As a matter of urgency, there is a call to identify blindness as an international public health and a socio-economic problem. This observation was made by the Head of the Eye Unit of the Ghana Health Service (GHS),Dr Oscar Debrah, at a news conference to mark World Sight Day in Accra, yesterday.
The programme, which was on the theme; 'Eye on the future fighting vision impairment in later life now', focused on the vision impairment in the aged as well as creating awareness to deal with the major causes of blindness.
In a presentation, Dr Debrah expressed concern about the low attention being paid to issues of eye care. He called for the needed investment to be made in training of eye care personnel to provide appropriate eye care service, as well as expand and integrate eye care service in all health centres across the country. According to Dr Debrah, it is estimated by the WHO that 80 percent of people who suffer blindness are between the ages of 45-50.He said the World Health Assembly Resolution last year, urged African countries to be committed to supporting the vision 2020 strategic policy on blindness.

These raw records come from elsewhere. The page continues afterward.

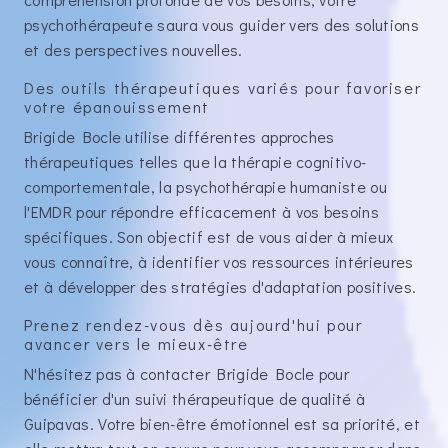
psychothérapeute saura vous guider vers des solutions
et des perspectives nouvelles.
Des outils thérapeutiques variés pour favoriser
votre épanouissement
Brigide Bocle utilise différentes approches
thérapeutiques telles que la thérapie cognitivo-
comportementale, la psychothérapie humaniste ou
l'EMDR pour répondre efficacement à vos besoins
spécifiques. Son objectif est de vous aider à mieux
vous connaître, à identifier vos ressources intérieures
et à développer des stratégies d'adaptation positives.
Prenez rendez-vous dès aujourd'hui pour
avancer vers le mieux-être
N'hésitez pas à contacter Brigide Bocle pour
bénéficier d'un suivi thérapeutique de qualité à
Guipavas. Votre bien-être émotionnel est sa priorité, et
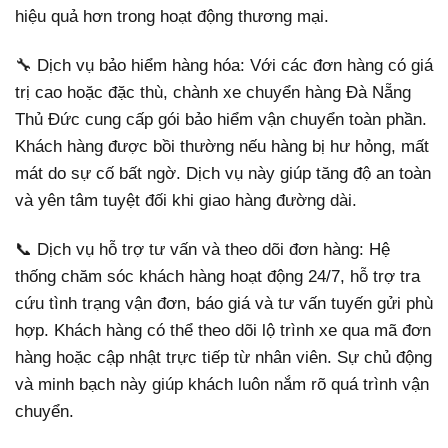
hiệu quả hơn trong hoạt động thương mại.
🔧 Dịch vụ bảo hiểm hàng hóa: Với các đơn hàng có giá
trị cao hoặc đặc thù, chành xe chuyển hàng Đà Nẵng
Thủ Đức cung cấp gói bảo hiểm vận chuyển toàn phần.
Khách hàng được bồi thường nếu hàng bị hư hỏng, mất
mát do sự cố bất ngờ. Dịch vụ này giúp tăng độ an toàn
và yên tâm tuyệt đối khi giao hàng đường dài.
📞 Dịch vụ hỗ trợ tư vấn và theo dõi đơn hàng: Hệ
thống chăm sóc khách hàng hoạt động 24/7, hỗ trợ tra
cứu tình trạng vận đơn, báo giá và tư vấn tuyến gửi phù
hợp. Khách hàng có thể theo dõi lộ trình xe qua mã đơn
hàng hoặc cập nhật trực tiếp từ nhân viên. Sự chủ động
và minh bạch này giúp khách luôn nắm rõ quá trình vận
chuyển.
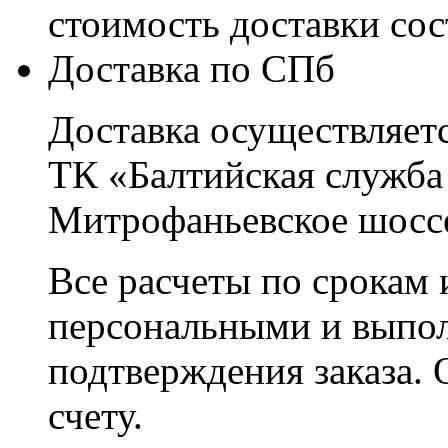
стоимость доставки со
Доставка по СПб
Доставка осуществляетс
ТК «Балтийская служба
Митрофаньевское шоссе
Все расчеты по срокам 
персональными и выпо
подтверждения заказа. 
счету.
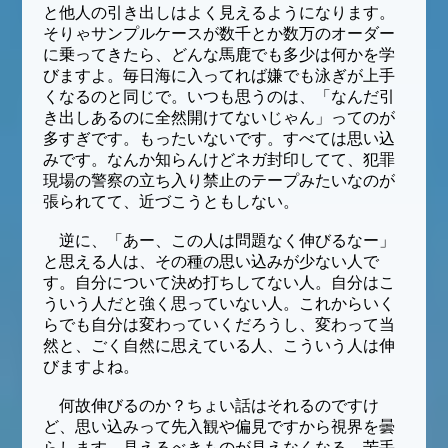
と他人の引き出しはよく見えるようになります。
そりゃサンプルケースが数千とか数万のオーダー
に乗ってきたら、どんな馬鹿でも多少は何かを学
びますよ。毎日海に入ってれば嫌でも泳ぎが上手
くなるのと同じで。いつも思うのは、「なんだ引
き出しあるのに全然開けてないじゃん」ってのが
多すぎです。もったいないです。すべては思い込
みです。なんか知らんけどネガ封印してて、犯罪
現場の警察の立ち入り禁止のテープみたいなのが
張られてて、近づこうともしない。
逆に、「あー、この人は問題なく伸びるなー」
と思える人は、その種の思い込みが少ない人で
す。自分について決め打ちしてない人。自分はこ
ういう人だと強く思っていない人。これからいく
らでも自分は変わっていくだろうし、変わって当
然と、ごく自然に思えている人、こういう人は伸
びますよね。
何故伸びるのか？ちょい話はそれるのですけ
ど、思い込みって先入観や偏見ですから視界を曇
らします。見えるべきものが見えなくなる。苦手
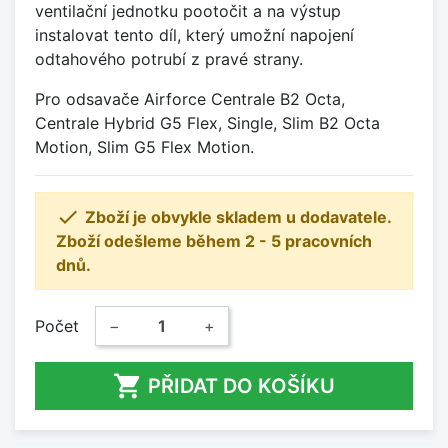
ventilační jednotku pootočit a na výstup
instalovat tento díl, který umožní napojení
odtahového potrubí z pravé strany.
Pro odsavače Airforce Centrale B2 Octa,
Centrale Hybrid G5 Flex, Single, Slim B2 Octa
Motion, Slim G5 Flex Motion.

Zboží je obvykle skladem u dodavatele.
Zboží odešleme během 2 - 5 pracovních
dnů.
Počet
−
+

PŘIDAT DO KOŠÍKU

Dr Debrah revealed that global productivity loss due to visual impairment amounted to US$ 24 billion by the WHO estimation. He observed that cataract, trachoma, glaucoma and retinopathy are the common eye diseases which are endemic in Ghana. Dr Debrah noted that eye health forms an intrinsic part of healthcare and called on individual institutions to join the fight on eye health.
The Greater Accra Regional Health Director of the GHS, Dr Irene Agyepong said, Ghana has adopted 2010 as a year to vigorously fight trachoma. She said the GHS will continue to raise the needed awareness to combat blindness in the country.